Las reservas de petróleo de EE. UU. bajaron en 1.9 millones de barriles, hasta los 477.4 millones, pero se mantienen en el nivel más alto para esta época del año en al menos ocho décadas, informó ayer el Departamento de Energía.
Una vez conocido el dato, el precio del barril de petróleo de Texas (WTI) para entrega en julio se situó en 60.48 dólares, con un descenso de 0.78 dólares en relación con la apertura, equivalente a un 1.27 por ciento.
Por otro lado, las importaciones de crudo de las últimas cuatro semanas se situaron en 7.03 millones, un 1.3 por ciento por debajo del mismo período del año pasado.
En lo que se refiere a la gasolina, las reservas bajaron en 300,000 barriles, un 0.2 por ciento, y se ubicaron en 220.3 millones, por encima de la media en esta época del año.
Las refinerías trabajaron a un 93.2 por ciento de su capacidad instalada la semana pasada, por encima del 93 por ciento de la semana anterior.

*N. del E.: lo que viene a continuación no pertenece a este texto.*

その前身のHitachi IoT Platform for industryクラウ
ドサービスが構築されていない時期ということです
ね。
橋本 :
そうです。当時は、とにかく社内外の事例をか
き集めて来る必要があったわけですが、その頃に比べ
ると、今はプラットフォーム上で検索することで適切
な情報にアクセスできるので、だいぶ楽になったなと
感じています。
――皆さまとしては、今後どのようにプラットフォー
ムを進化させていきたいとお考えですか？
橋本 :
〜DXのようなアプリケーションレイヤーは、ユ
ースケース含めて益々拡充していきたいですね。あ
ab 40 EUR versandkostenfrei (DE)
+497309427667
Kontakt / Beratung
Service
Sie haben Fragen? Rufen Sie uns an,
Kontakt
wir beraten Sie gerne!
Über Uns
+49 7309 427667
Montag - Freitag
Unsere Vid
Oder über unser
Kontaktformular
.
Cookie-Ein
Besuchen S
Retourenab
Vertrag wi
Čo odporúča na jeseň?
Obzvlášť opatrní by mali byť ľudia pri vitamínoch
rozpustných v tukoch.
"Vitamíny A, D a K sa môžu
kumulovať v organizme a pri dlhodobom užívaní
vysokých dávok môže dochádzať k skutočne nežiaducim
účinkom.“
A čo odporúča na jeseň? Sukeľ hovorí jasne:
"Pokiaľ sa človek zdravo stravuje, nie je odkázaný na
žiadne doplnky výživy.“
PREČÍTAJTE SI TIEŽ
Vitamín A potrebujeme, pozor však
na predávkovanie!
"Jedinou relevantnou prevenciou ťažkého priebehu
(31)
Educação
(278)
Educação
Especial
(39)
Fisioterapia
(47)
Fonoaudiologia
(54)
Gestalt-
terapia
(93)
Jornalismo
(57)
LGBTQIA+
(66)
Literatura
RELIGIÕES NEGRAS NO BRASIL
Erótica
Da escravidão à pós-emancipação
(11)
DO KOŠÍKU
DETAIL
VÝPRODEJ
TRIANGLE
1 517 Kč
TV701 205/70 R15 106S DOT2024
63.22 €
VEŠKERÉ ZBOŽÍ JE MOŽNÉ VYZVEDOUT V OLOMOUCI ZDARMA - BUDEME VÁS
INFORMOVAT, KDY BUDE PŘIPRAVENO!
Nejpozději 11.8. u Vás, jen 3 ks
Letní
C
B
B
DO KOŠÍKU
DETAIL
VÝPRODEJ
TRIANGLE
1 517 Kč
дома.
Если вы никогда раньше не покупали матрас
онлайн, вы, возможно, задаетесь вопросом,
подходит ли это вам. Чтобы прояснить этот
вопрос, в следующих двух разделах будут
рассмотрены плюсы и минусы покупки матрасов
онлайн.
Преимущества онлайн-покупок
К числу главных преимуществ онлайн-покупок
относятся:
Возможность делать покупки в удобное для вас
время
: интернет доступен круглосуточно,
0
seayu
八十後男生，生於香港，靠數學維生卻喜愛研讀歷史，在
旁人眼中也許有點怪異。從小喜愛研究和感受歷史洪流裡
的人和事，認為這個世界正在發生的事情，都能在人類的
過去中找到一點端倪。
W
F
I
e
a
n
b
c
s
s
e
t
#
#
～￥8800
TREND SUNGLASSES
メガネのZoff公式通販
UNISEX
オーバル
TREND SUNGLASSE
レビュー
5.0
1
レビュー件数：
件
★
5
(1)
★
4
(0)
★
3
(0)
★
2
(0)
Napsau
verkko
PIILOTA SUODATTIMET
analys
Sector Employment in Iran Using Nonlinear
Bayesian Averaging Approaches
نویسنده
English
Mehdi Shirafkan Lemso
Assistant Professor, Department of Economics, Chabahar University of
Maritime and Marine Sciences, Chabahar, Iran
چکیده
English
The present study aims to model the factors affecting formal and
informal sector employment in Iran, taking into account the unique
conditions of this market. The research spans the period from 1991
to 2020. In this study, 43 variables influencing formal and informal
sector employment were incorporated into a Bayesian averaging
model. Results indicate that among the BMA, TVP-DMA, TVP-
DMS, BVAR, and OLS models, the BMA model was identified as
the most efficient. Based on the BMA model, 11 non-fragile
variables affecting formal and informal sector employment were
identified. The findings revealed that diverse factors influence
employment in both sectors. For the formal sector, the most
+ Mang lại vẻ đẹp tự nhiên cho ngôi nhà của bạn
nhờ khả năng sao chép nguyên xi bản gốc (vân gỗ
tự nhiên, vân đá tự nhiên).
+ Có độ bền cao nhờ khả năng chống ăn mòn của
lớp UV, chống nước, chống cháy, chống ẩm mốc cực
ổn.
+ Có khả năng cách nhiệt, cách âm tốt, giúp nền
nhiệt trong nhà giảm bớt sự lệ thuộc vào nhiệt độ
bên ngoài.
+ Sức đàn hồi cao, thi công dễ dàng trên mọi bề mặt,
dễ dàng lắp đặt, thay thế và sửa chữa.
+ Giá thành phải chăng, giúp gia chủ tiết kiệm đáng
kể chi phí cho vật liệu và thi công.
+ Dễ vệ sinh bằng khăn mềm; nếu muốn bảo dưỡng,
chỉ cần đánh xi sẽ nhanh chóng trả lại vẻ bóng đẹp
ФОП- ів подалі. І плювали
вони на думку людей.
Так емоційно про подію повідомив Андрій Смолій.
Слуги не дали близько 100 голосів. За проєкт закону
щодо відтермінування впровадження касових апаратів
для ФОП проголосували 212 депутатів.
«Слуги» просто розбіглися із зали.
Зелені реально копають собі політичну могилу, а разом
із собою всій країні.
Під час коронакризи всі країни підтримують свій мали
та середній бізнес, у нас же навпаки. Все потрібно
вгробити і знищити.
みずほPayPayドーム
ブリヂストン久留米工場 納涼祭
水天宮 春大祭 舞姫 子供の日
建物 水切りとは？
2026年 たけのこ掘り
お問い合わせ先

Estas cifras excluyen la Reserva Estratégica de Petróleo del Gobierno de Estados Unidos, que se elevaron ligeramente hasta los 692.3 millones de barriles, 500,000 barriles más que en la semana precedente.
El total de existencias de crudo y productos refinados, incluida la Reserva Estratégica, alcanzó la pasada semana los 1,944.4 millones de barriles, comparado con los 1,936.5 millones de barriles de la semana anterior.
A la baja
El precio del petróleo cayó fuertemente ayer en Nueva York, deprimido por el anuncio de una producción estadounidense todavía elevada y sin que la OPEP, que se reúne mañana en Viena, brinde elementos tranquilizadores sobre el exceso de oferta en el mercado.
El precio del barril de “light sweet crude” (WTI) para entrega en julio perdió 1.62 dólares a 59.64 dólares en el New York Mercantile Exchange (Nymex), tras cerrar el martes en su nivel más alto del año (61.26 dólares por barril).